-- SOURCE INFORMATION --
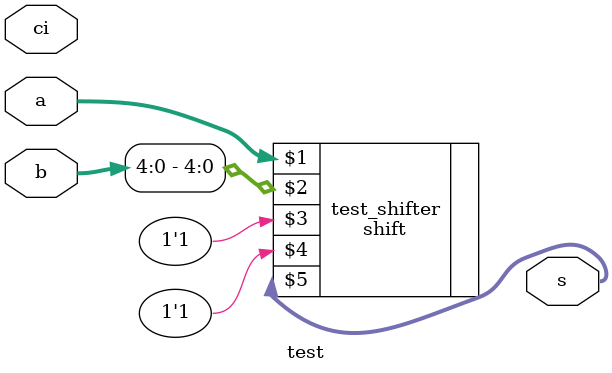
<source format=v>
`timescale 1ns / 1ps


module test(
    input [31:0] a,
    input [31:0] b,
    input ci,
    output [31:0] s);

    // cla32 test_adder(a,b,ci,s);
    shift test_shifter(a,b[4:0],1'b1,1'b1,s);
    
endmodule
</source>
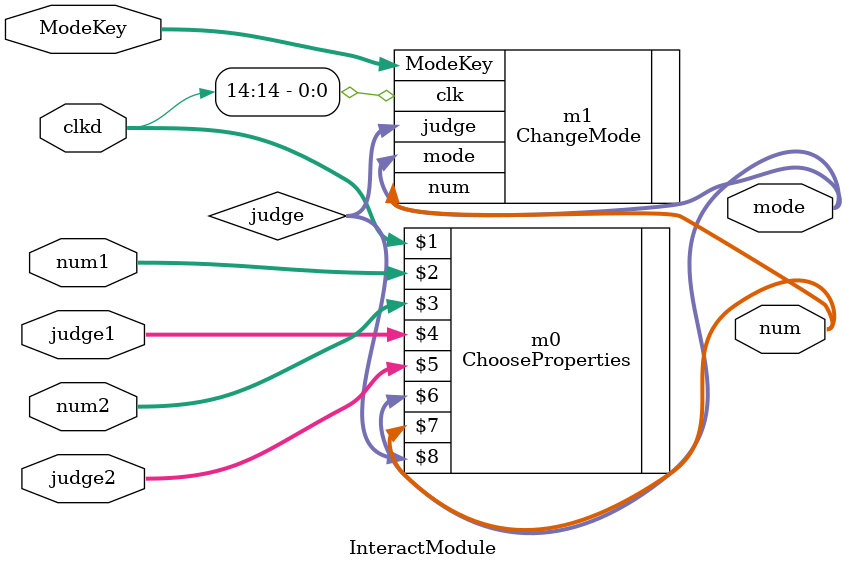
<source format=v>
`timescale 1ns / 1ps
module InteractModule(
input [31:0]clkd,
input [7:0]ModeKey,
input [63:0]num1,num2,
input [15:0]judge1,judge2,
output [3:0]mode,
output [63:0]num
    );
	wire [15:0]judge;
   ChooseProperties m0(clkd,num1,num2,judge1,judge2,mode,num,judge);
	ChangeMode    m1(.clk(clkd[14]),.ModeKey(ModeKey),.num(num),.judge(judge),.mode(mode));//
	
	
endmodule

</source>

-- PROBLEM DESCRIPTION --
Repeat every entry exactly. Do not include the pictures.

-- RESULT OF THE TASK --
<source format=v>
`timescale 1ns / 1ps


module test(
    input [31:0] a,
    input [31:0] b,
    input ci,
    output [31:0] s);

    // cla32 test_adder(a,b,ci,s);
    shift test_shifter(a,b[4:0],1'b1,1'b1,s);
    
endmodule
</source>
<source format=v>
`timescale 1ns / 1ps
module InteractModule(
input [31:0]clkd,
input [7:0]ModeKey,
input [63:0]num1,num2,
input [15:0]judge1,judge2,
output [3:0]mode,
output [63:0]num
    );
	wire [15:0]judge;
   ChooseProperties m0(clkd,num1,num2,judge1,judge2,mode,num,judge);
	ChangeMode    m1(.clk(clkd[14]),.ModeKey(ModeKey),.num(num),.judge(judge),.mode(mode));//
	
	
endmodule

</source>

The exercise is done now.